Parallèlement, plus des deux tiers des Français négligent la consommation de fruits et légumes, les ménages les moins aisés encore plus que les autres. Près de la moitié d'entre eux ne consomment des légumes secs qu'une fois par semaine quand le Programme national nutrition santé (PNNS) recommande de doubler cette fréquence. Mais ces sources de protéines végétales brutes ou peu transformées sont peu mises en valeur dans les linéaires. Moins que les produits végétariens, plus transformés et plus onéreux.
Les clients sont peu informés
Enfin, l'information susceptible d'aider le client à choisir des produits responsables est défaillante.

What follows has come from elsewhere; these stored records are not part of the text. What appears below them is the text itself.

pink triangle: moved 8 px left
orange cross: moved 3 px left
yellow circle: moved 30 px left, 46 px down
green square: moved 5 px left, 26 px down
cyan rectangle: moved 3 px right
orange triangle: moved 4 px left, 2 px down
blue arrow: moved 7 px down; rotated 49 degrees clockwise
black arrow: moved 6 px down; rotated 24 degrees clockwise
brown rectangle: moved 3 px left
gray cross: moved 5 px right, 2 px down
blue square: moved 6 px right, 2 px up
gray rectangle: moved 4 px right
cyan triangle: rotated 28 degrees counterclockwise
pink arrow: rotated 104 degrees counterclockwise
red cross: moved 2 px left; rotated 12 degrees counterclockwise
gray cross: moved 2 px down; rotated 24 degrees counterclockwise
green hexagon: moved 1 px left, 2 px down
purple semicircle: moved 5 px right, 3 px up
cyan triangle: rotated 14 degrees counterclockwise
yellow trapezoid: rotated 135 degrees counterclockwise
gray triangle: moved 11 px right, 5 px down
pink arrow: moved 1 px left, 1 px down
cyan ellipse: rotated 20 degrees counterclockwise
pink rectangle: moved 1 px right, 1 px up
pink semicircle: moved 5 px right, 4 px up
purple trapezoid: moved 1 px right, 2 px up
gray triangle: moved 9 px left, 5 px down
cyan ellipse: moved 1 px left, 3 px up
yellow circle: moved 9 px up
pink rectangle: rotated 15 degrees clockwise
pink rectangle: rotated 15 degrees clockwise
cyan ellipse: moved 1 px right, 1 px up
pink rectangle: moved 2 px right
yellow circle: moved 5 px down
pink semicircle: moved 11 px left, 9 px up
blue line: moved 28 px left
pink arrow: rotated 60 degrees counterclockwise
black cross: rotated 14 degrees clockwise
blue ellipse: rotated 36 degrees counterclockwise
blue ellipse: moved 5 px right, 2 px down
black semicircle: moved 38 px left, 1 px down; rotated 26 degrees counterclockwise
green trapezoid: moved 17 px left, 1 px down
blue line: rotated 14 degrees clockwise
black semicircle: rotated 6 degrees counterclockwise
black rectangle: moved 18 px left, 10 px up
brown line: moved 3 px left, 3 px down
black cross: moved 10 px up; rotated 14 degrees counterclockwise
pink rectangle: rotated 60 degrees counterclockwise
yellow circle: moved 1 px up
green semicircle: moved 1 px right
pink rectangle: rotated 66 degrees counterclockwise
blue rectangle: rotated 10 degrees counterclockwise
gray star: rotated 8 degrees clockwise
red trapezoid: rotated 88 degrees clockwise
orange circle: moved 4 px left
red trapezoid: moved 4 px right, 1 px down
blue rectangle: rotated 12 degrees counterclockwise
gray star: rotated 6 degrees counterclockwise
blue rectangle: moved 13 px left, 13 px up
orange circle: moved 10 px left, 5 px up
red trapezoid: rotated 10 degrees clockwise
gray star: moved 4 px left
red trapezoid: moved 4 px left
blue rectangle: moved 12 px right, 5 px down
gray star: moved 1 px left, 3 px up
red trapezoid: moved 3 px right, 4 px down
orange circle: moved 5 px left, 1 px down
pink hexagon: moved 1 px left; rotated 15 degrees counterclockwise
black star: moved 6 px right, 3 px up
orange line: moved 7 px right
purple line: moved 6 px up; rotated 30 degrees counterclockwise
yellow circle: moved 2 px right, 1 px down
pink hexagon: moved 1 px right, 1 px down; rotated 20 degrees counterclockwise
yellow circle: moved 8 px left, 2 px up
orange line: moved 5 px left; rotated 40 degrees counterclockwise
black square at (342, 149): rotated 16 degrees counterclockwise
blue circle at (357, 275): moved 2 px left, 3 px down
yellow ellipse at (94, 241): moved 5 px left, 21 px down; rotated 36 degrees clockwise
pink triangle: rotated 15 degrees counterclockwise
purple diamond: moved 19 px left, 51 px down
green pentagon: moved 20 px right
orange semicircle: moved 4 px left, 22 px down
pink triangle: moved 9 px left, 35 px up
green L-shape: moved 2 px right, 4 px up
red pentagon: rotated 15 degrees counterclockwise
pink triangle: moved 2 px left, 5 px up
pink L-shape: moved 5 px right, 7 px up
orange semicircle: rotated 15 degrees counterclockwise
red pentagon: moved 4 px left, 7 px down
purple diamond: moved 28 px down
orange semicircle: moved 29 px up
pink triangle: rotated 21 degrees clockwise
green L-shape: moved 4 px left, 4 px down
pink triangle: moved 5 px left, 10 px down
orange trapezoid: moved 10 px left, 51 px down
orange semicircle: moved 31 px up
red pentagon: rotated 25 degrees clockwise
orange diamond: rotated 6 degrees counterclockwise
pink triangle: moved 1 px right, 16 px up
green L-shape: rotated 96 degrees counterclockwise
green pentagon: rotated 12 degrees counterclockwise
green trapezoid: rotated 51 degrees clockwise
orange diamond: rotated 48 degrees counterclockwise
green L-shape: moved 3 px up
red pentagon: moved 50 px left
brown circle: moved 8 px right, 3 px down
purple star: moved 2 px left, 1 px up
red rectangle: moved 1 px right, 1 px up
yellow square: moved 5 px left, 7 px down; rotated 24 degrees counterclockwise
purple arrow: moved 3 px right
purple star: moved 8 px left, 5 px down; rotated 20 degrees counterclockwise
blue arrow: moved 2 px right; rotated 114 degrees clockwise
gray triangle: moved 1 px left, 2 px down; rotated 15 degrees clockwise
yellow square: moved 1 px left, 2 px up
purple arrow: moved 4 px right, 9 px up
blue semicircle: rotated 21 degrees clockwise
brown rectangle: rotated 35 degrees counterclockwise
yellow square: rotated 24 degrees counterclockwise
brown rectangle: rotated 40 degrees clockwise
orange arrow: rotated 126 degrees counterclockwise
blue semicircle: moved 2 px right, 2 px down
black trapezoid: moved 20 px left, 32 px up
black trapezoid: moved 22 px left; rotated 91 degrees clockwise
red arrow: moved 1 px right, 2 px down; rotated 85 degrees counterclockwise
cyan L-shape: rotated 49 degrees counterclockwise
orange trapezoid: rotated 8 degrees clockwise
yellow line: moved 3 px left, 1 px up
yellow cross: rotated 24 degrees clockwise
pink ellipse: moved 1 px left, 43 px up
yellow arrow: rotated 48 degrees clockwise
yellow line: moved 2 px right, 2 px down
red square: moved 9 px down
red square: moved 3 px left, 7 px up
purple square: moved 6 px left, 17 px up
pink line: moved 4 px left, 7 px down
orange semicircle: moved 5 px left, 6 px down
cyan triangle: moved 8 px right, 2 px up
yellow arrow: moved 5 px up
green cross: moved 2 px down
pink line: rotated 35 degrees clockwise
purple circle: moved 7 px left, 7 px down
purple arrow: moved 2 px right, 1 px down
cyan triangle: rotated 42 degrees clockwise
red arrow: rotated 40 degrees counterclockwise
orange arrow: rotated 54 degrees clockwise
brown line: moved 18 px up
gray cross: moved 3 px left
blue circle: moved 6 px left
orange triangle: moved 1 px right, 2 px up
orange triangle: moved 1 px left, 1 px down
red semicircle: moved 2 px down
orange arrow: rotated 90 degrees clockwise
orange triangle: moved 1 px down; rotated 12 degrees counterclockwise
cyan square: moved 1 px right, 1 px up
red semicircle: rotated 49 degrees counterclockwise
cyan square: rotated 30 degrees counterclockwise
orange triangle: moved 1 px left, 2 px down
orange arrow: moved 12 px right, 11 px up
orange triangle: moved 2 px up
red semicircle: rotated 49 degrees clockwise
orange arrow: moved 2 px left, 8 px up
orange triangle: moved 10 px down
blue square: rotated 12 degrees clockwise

Les systèmes d'étiquetage environnemental, tels que l'Éco-score et le Planet-Score, sont absents des rayons, indique le RAC. Un manque d'information « d'autant plus préjudiciable que les labels et certifications sans véritable valeur ajoutée pour l'environnement se sont multipliés ces dernières années, comme Agriconfiance, Haute Valeur environnementale (HVE) ou Zéro résidu de pesticides », notent les auteurs du rapport. Des démarches controversées, mais largement mises en avant par la plupart des enseignes auprès de leurs clients. « Évoluer vers une alimentation plus saine et plus durable est ainsi quasiment mission impossible à ce jour », conclut le RAC.
À travers la rémunération qu'elles leur accordent et leurs politiques de contractualisation, les enseignes influencent par ailleurs fortement les choix de leurs fournisseurs en matière de pratiques agricoles. Une responsabilité d'autant plus importante que la moitié de leur offre consiste en produits de marque distributeur dont elles contrôlent intégralement le cahier des charges.
Des contraintes à renforcer
Mais le RAC pointe aussi la responsabilité des politiques publiques insuffisamment contraignantes à son goût et focalisées « sur la seule responsabilité des consommateurs et sur les engagements volontaires des entreprises ». Afin d'inciter les enseignes à modifier leur offre, leur marketing et leurs politiques tarifaires, l'association avance ainsi des propositions inscrites dans un cadre règlementaire plus strict : rendre obligatoire l'étiquetage des produits alimentaires précisant prioritairement leurs impacts environnementaux et le mode d'élevage choisi, interdire la publicité et le marketing pour les produits d'origine animale et à base de viande, de type nuggets, burgers ou pizzas, sauf pour les produits biologiques et Label rouge, encadrement du taux de marge appliqué sur les produits biologiques…
Une transition qui répondrait aux aspirations des Français, de moins en moins consommateurs de viande et de plus en plus convaincus de l'impact négatif de l'élevage industriel sur l'environnement. En 2021, selon la société d'études l'Obsoco, ils étaient 85 % dans ce cas. Selon une étude de la Fondation Jean-Jaurès publiée en août 2022, « La France à table : les mutations de l'alimentation », désormais l'industrie dite agroalimentaire serait également de plus en plus l'objet de défiance.